◆ **Exercise requirements**
1. Answer these questions using the page text about Hugh Pearce Botts:
(a) In what month and year was Botts born, and in what town?
(b) Where did Botts receive a residency in 1928?
(c) At what address did Botts have a studio from around 1933 on?
2. Format the stretch of source data rows from the one that contains "table_cell 8. [809, 1541, 956, 1569]" through the one that contains "table_cell Įgyvendinant šį" as a Markdown table. Use two columns, n for the row number and Line for the row, and leave out blank lines.

◆ **Page text**
-*-*-
Monday, June 9, 2014

HUGH PEARCE BOTTS


I Live my Life

HUGH PEARCE BOTTS
by Rachael Baldanza

In January 2009, three etchings by Hugh Pearce Botts were hung in the space previously occupied by Robert Gwathmey’s Non-fiction painting. Botts’ “I Live My Life” grouping is rooted in non-fiction; a reportage of sorts from October 1935 on a street corner in New York.  The works on view picture an injured veteran, an oversized cardboard figure of Joan Crawford advertising her film I Live My Life, and throngs of people lined up at the movie theatre. These three prints are the first of seven rotations, displaying a total of 21 prints in the next year. It is my pleasure to be a part of the collaboration to bring the work of this artist out of storage.

To see the work of this American printmaker is to consider the etchings of a man who was a witty, distinctive and highly skilled artist. Hugh Botts was trained in the 1920s, and active as an artist in the midst of the Great Depression, the American “etching boom,” and the wartime years. His images -- ranging from views of a city under construction to quirky depictions of traveling salesmen-- connect in a multitude of ways with the paintings sharing the walls in the early 20th century American gallery.

Hugh Pearce Botts was born April 1903 in Cranford, New Jersey, to Hugh Franklin Botts and Anita Pearce Botts. He attended Rutgers University but did not stay to earn a degree. Instead, he moved to New York City in the early 1920s at a moment when other aspiring artists from around the country were flocking to schools such as the Art Students League. At the Art Students League, Botts would have been one of hundreds of artists who took classes to sharpen their eyes and skills, who drew everything they saw, and who hotly debated the political, social, and artistic issues of the day (for more of the cultural history of the Art Students League, see the history section of their website http://www.theartstudentsleague.org/history.html ).

Botts seems to have been socially connected to a number of artists from the start of his career and successful enough to have never needed a “real job.” At age 26, in 1928, he was awarded a residency at Yaddo, an artist’s community in Saratoga Springs, NY. According to his application for admittance as an artist member of the Salmagundi Club in 1939, Botts had studied with painters Charles Webster Hawthorne (whose Spring painting in the MAG collection is available online), Charles Courtney Curran, William Auerbach-Levy, Ivan G. Olinsky (whose 1920 portrait A New Arrangement is also in the MAG collection) and William Von Schegell.  Botts also studied with the printmakers Eugene C. Fitsch and Harry Sternberg.

We may assume the younger Botts had some familiarity and experience with printing, as his father, Hugh F. Botts, was a vice president of the New York Typographical Society and had been long active as a printer of newspapers including the New York Sun.  It was as a printmaker that the younger Botts made his name. Hugh P. Botts was a member of the Print Club of Philadelphia, Northwest Printmakers, Southern Printmakers, New Haven Print and Clay Club, the Connecticut Academy of Fine Arts, the Art Students League, and the Society of American Etchers.

From around 1933 on, Botts had a studio at 203 West 78th street in New York in apartments owned by the family of Myrtle A. Brown. According to Hugh Botts’ nephew, Larry G. Botts II, Hugh and Myrtle Brown held classes in printmaking and painting, pottery, and weaving during the 1940s.
-*-*-
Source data
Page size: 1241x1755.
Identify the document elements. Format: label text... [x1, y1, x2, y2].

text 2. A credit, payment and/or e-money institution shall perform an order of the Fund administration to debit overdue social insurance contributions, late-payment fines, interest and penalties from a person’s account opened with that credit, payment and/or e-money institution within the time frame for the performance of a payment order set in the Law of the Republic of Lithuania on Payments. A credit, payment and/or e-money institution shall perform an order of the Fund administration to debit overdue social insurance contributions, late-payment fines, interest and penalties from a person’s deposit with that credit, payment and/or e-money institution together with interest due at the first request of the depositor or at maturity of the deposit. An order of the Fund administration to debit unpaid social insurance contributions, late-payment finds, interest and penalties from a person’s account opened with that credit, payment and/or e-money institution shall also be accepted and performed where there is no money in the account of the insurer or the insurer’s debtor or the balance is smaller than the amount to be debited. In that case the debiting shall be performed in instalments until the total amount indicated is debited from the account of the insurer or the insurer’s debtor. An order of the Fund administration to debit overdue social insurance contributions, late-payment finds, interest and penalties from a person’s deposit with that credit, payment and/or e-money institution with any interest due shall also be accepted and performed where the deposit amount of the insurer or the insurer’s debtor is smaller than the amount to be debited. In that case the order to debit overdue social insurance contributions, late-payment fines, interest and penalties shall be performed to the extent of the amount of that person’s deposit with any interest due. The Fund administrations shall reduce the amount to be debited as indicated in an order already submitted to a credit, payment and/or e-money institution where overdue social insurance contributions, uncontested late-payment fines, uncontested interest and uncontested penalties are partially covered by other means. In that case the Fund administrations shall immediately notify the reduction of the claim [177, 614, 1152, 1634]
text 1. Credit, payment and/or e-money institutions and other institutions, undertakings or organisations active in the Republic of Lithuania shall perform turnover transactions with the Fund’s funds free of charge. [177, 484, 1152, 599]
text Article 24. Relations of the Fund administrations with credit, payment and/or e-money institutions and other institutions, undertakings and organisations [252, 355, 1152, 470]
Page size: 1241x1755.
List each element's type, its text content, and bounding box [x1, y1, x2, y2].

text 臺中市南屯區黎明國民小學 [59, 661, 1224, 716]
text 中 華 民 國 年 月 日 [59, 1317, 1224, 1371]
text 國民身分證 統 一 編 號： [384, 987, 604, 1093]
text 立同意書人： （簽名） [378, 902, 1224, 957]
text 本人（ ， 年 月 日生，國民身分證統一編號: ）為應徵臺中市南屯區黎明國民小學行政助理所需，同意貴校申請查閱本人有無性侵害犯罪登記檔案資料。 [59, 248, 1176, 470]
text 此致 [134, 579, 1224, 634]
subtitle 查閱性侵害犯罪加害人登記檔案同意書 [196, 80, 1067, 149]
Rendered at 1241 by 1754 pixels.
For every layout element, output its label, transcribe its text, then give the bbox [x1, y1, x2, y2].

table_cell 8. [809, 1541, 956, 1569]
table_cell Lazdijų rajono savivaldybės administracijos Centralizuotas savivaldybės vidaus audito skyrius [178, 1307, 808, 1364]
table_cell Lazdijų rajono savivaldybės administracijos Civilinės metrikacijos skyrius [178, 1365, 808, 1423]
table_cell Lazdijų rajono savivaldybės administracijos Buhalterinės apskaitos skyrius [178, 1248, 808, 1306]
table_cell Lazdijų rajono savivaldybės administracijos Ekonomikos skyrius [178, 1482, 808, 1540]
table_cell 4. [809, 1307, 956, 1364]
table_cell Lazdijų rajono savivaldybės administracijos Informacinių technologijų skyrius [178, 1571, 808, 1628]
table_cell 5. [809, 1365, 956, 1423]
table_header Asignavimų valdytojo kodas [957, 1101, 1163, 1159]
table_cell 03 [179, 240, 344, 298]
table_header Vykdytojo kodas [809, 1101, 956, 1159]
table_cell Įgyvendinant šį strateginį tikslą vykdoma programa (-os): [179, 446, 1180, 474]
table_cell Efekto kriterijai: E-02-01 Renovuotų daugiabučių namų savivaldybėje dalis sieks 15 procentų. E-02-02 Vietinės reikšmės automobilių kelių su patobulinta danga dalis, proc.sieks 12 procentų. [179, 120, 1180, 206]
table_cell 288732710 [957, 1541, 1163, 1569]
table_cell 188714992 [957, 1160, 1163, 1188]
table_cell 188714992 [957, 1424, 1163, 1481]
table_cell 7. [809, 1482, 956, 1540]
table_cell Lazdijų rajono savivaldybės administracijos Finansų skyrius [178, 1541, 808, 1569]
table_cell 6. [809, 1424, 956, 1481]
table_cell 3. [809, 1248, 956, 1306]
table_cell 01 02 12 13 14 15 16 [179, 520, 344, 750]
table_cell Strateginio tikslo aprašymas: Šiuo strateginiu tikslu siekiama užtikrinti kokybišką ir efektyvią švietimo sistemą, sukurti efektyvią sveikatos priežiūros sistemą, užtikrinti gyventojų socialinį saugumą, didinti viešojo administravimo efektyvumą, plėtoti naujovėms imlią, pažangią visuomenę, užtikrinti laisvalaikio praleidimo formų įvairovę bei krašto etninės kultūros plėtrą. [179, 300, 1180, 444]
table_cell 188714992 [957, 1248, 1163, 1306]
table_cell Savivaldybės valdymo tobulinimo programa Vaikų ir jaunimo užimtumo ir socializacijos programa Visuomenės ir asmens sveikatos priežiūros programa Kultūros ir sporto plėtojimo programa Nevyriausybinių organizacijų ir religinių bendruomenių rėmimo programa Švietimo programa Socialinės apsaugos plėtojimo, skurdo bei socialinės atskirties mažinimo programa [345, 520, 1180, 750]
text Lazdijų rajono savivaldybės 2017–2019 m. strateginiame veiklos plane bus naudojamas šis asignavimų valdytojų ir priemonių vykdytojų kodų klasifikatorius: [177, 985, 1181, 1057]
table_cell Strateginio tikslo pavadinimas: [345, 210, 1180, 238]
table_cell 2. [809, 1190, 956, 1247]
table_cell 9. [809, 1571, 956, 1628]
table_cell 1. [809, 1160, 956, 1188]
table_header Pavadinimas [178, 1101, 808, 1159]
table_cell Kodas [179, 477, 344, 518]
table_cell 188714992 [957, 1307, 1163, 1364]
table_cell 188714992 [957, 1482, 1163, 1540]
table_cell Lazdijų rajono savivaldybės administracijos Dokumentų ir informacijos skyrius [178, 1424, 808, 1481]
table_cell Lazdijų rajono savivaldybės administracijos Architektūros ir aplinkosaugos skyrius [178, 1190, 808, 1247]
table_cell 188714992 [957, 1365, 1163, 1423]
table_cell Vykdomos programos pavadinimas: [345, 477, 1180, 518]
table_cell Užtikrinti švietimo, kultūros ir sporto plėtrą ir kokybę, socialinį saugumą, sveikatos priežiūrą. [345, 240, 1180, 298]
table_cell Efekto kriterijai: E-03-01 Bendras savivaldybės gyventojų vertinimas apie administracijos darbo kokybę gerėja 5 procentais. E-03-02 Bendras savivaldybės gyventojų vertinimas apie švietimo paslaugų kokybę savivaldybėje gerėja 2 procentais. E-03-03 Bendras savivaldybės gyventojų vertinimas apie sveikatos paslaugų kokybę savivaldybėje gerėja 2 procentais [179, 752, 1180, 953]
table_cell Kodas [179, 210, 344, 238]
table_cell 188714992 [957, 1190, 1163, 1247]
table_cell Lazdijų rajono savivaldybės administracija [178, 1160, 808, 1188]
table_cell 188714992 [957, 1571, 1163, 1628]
-*-*-
◆ **Final results**
1.
(a) April 1903, in Cranford, New Jersey.
(b) At Yaddo, an artist's community in Saratoga Springs, NY.
(c) 203 West 78th street in New York.

2.
| n | Line |
|---|---|
| 1 | table_cell 8. [809, 1541, 956, 1569] |
| 2 | table_cell Lazdijų rajono savivaldybės administracijos Centralizuotas savivaldybės vidaus audito skyrius [178, 1307, 808, 1364] |
| 3 | table_cell Lazdijų rajono savivaldybės administracijos Civilinės metrikacijos skyrius [178, 1365, 808, 1423] |
| 4 | table_cell Lazdijų rajono savivaldybės administracijos Buhalterinės apskaitos skyrius [178, 1248, 808, 1306] |
| 5 | table_cell Lazdijų rajono savivaldybės administracijos Ekonomikos skyrius [178, 1482, 808, 1540] |
| 6 | table_cell 4. [809, 1307, 956, 1364] |
| 7 | table_cell Lazdijų rajono savivaldybės administracijos Informacinių technologijų skyrius [178, 1571, 808, 1628] |
| 8 | table_cell 5. [809, 1365, 956, 1423] |
| 9 | table_header Asignavimų valdytojo kodas [957, 1101, 1163, 1159] |
| 10 | table_cell 03 [179, 240, 344, 298] |
| 11 | table_header Vykdytojo kodas [809, 1101, 956, 1159] |
| 12 | table_cell Įgyvendinant šį strateginį tikslą vykdoma programa (-os): [179, 446, 1180, 474] |